The very gifted miniaturists, like the Persian master Bihzad and the Ottoman master Osman and others, inflicted blindness upon themselves with a sharp needle for various reasons, in order to keep for ever in their memory the vision of God’s world, as Allah first saw it, freshly created. Or because they do not wish to be able to see anything after looking at the “Book of Kings”. Or to avoid being forced to fulfil orders received from the new masters of Herat to paint in a different style from the one they are accustomed to.

Art is noticeably the author’s subject of predilection. Pamuk who originally wanted to become a painter before deciding to dedicate his life to writing, is showing his artistic talent in his minute, colourful and vivid picture-like descriptions of Istanbul in late 16th century Ottoman era. The minutely detailed descriptions are made to look like a stroke of a paint brush. The same scenes are revisited by the writer in order to bring a new special effect.

Pamuk said: “Beginning at the age of six, I’ve always thought that I would be a painter. When I was a kid I used to copy the Ottoman miniature that I came across in books. Later, I was influenced by western painting and stopped painting when I was twenty when I began writing fiction.”

The “Red” in the title of the novel, to which Pamuk has dedicated a whole chapter, called “I am red”, evokes the colour red used in paintings and how apprentices applied it with their refined brushes to paper, and how it was also used to decorate walls and beautiful carpets. Red is also the colour of blood shed in battles. In fact, according to the author, red can be found everywhere.
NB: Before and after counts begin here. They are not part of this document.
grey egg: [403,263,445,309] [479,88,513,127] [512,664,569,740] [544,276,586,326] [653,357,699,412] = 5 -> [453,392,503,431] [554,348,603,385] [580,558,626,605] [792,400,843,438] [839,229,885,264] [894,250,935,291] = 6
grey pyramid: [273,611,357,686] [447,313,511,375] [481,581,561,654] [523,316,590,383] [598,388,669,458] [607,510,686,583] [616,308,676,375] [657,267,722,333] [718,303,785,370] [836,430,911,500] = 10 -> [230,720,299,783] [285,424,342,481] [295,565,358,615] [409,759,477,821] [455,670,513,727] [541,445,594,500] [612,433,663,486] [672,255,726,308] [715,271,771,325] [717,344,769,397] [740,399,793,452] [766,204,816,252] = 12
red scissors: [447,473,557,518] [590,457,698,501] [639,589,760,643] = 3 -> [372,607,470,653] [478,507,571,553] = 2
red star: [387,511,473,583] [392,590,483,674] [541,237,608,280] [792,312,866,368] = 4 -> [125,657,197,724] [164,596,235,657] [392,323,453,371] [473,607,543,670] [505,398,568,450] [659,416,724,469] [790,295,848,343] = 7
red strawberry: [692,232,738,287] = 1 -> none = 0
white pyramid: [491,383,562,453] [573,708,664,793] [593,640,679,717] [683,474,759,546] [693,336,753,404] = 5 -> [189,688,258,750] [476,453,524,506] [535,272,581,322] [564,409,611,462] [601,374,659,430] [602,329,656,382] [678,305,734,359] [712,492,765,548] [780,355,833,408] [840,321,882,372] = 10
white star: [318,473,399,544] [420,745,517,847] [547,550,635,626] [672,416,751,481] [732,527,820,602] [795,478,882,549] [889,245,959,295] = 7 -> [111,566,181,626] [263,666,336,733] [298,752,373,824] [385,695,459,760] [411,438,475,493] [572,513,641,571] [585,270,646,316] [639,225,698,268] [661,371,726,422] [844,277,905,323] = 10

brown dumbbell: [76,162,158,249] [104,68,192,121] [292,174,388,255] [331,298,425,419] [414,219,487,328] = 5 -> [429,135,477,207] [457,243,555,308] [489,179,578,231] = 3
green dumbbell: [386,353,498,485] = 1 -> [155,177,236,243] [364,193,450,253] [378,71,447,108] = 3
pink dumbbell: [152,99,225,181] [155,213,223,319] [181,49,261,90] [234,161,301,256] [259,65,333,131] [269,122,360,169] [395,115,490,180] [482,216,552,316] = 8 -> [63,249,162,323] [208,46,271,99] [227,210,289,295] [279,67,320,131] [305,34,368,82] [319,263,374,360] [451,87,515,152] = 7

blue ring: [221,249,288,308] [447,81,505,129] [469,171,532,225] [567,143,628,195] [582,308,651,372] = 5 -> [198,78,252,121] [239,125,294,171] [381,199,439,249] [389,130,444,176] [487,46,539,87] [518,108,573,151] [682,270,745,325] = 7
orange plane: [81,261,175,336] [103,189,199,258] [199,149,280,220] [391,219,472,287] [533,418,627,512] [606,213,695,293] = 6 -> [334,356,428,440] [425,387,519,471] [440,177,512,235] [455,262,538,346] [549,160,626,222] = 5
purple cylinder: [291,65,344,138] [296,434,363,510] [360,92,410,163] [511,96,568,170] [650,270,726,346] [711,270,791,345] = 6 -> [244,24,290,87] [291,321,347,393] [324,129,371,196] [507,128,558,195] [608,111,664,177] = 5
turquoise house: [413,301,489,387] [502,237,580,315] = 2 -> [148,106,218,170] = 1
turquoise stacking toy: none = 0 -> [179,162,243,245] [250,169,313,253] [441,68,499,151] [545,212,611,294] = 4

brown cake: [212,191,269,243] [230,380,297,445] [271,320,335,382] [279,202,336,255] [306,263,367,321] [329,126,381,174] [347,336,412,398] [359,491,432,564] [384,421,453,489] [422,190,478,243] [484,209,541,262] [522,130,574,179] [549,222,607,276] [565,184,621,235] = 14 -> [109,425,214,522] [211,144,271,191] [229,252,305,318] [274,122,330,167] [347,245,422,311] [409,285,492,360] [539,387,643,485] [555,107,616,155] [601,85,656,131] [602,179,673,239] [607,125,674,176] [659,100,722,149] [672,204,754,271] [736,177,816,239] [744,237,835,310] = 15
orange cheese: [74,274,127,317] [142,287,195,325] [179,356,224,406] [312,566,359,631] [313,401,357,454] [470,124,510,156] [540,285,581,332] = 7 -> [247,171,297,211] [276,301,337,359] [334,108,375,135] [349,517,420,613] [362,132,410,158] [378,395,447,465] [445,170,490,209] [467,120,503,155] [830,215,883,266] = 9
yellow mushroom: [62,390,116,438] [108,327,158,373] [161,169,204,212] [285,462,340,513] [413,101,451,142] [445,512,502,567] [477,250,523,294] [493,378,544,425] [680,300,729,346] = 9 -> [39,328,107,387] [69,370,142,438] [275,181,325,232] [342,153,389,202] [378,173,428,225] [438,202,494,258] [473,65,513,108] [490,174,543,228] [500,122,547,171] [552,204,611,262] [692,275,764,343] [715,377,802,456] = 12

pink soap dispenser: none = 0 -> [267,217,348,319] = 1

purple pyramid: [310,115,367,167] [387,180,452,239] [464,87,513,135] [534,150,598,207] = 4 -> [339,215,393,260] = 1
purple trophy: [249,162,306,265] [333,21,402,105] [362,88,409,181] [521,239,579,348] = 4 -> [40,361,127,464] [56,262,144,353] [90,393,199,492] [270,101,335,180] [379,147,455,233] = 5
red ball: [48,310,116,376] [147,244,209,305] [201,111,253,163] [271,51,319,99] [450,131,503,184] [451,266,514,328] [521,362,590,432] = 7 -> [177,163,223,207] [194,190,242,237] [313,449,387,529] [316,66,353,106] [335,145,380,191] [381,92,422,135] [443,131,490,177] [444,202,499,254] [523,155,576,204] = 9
Pamuk wrote: “My Name Is Red, is the novel that perplexes my mother: She always tells me that she cannot understand how I wrote it…There is nothing in any of my other novels that surprises her; she knows that I drew upon the stuff of my own life. But in My Name Is Red there is an aspect that she cannot connect with this son she knows so well, this son about whom she is certain that she knows everything…This must, in my view, be the greatest compliment any writer can hear: to hear from his mother that his books are wiser than he is…Because as I write these words at the age of 54 in April 2007, I know that my life has long since passed its midpoint, but, having written for thirty-two years now, I believe that I am at the midpoint of my career. I must have another thirty-two years in which to write more books, and to surprise my mother and other readers at least one more time.”